Forse oggi la vera sfida non e' riportare la gente nei seggi, che sia per referendum o per elezioni. Oggi la sfida e' riportare le scelte e le proposte al centro della politica. La gente torna e partecipa se e nella misura in cui esistono proposte su cui confrontarsi e su cui ci si possa rispecchiare.

JimMomo said...

D'accordo con entrambi.

Rabbì, il post va letto nella chiave con cui lo hai commentato.
ciao

Anonymous said...

"Alla luce dei numeri e voltandosi indietro per guardare alla campagna referendaria, emerge uno scenario per cui ciò che pensa il Paese reale coincide sempre meno con le idee degli opinion makers e delle élites intellettuali.
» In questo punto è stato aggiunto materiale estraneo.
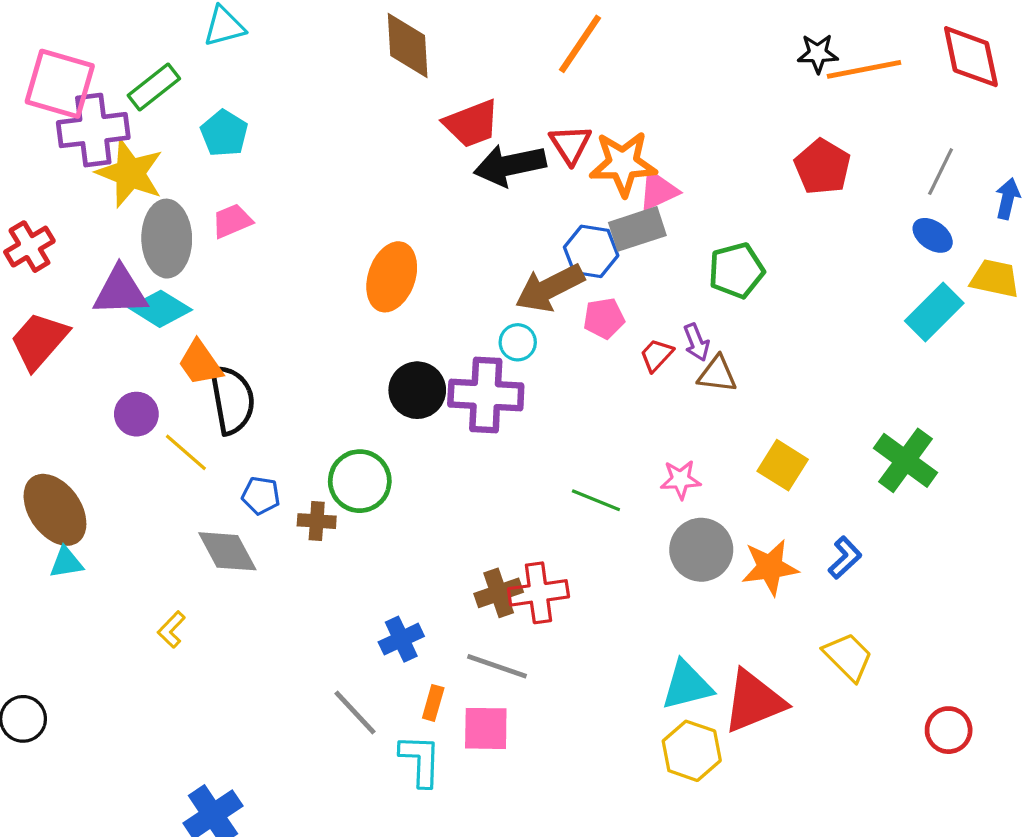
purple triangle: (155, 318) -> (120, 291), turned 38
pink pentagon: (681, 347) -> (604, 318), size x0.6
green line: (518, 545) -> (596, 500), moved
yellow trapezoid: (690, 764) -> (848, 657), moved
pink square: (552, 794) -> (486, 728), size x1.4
Ieri gli italiani hanno forse riscoperto le loro radici millenarie, perché se è vero che lo Stato è laico e la società secolarizzata, è altrettanto vero che questo voto boccia il credo laicista e il totem dello scientismo sganciato dai valori morali."
(Mario Sechi, Il Giornale, 13/6/2005)


"[...] se ufficializzata, la disfatta del fronte referendario risulterà più pesante e in un certo senso dovrà essere valutata come un segnale « di sistema » . Viene alla ribalta un'Italia impermeabile, di più, indifferente ai messaggi di una classe politica che, soprattutto a sinistra, usa categorie autoreferenziali quanto consunte. Sia o no cattolica, vota o si astiene non perché glielo chieda o glielo vieti qualcuno, ma perché tira le proprie conclusioni: che piacciano o no. In qualche misura, è la conferma del superamento di qualsiasi dicotomia fra laicità e cattolicità. Soprattutto perché si tratta di una divisione che l'opinione pubblica ha archiviato da tempo, sebbene minoranze clericali e anticlericali cerchino di perpetuarla insieme alle proprie posizioni di rendita. [...]

Probabilmente il presidente della Cei si asterrà da trionfalismi nel rivendicare la vittoria, anche perché è il primo a sapere che l'Italia non si è astenuta perché gliel'ha ordinato lui, ma perché il suo suggerimento coincideva con le convinzioni e le perplessità di larga parte dell'opinione pubblica. [...]
(Massimo Franco, Corriere della Sera, 13/06/2005)

Anonymous said...

Veramente mi pare che la larga parte dell'opinione pubblica non sapesse neanche di cosa trattavano i referendum....e quel che è peggio non gliene fregava nulla...

Benvenuti alle soglie del Medioevo prossimo venturo.....

Anonymous said...

Non vi voglio male, però mi tocca informarvi:

Enrico La Loggia (FI): "Si può cominciare ad aprire una riflessione sulla Legge 194. Vedo, e sono certo di non essere il solo, una forte ripresa di quei principi e di quei valori che sono a fondamento della religione cattolica e che sono alla base del nostro vivere civile".

Maria Grazie Sestini (FI): "Discutiamo per cambiare la 194, in qualche modo. Il primo articolo della legge 40 è in contrasto con la legge 194".

Vogliamo spostarci un po' più a destra?

Alessandra Mussolini (Azione Sociale): "Sono favorevole a una revisione della 194 atta a garantire la tutela della donna e il feto".

Riccardo Pedrizzi (AN): "Esprimiamo soddisfazione e apprezzamento per l'iniziativa annunciata dal ministro della Salute, Francesco Storace, di istituire una commissione ministeriale con lo scopo di capire come è stata attuata, finora, la legge 194".

Maurizio Ronconi (UDC): "Dopo il fallimento del referendum, ora bisogna adeguare la 194".

Roberto Fiore (Forza Nuova): "Il pronunciamento del popolo italiano impone di abrogare le leggi abortiste".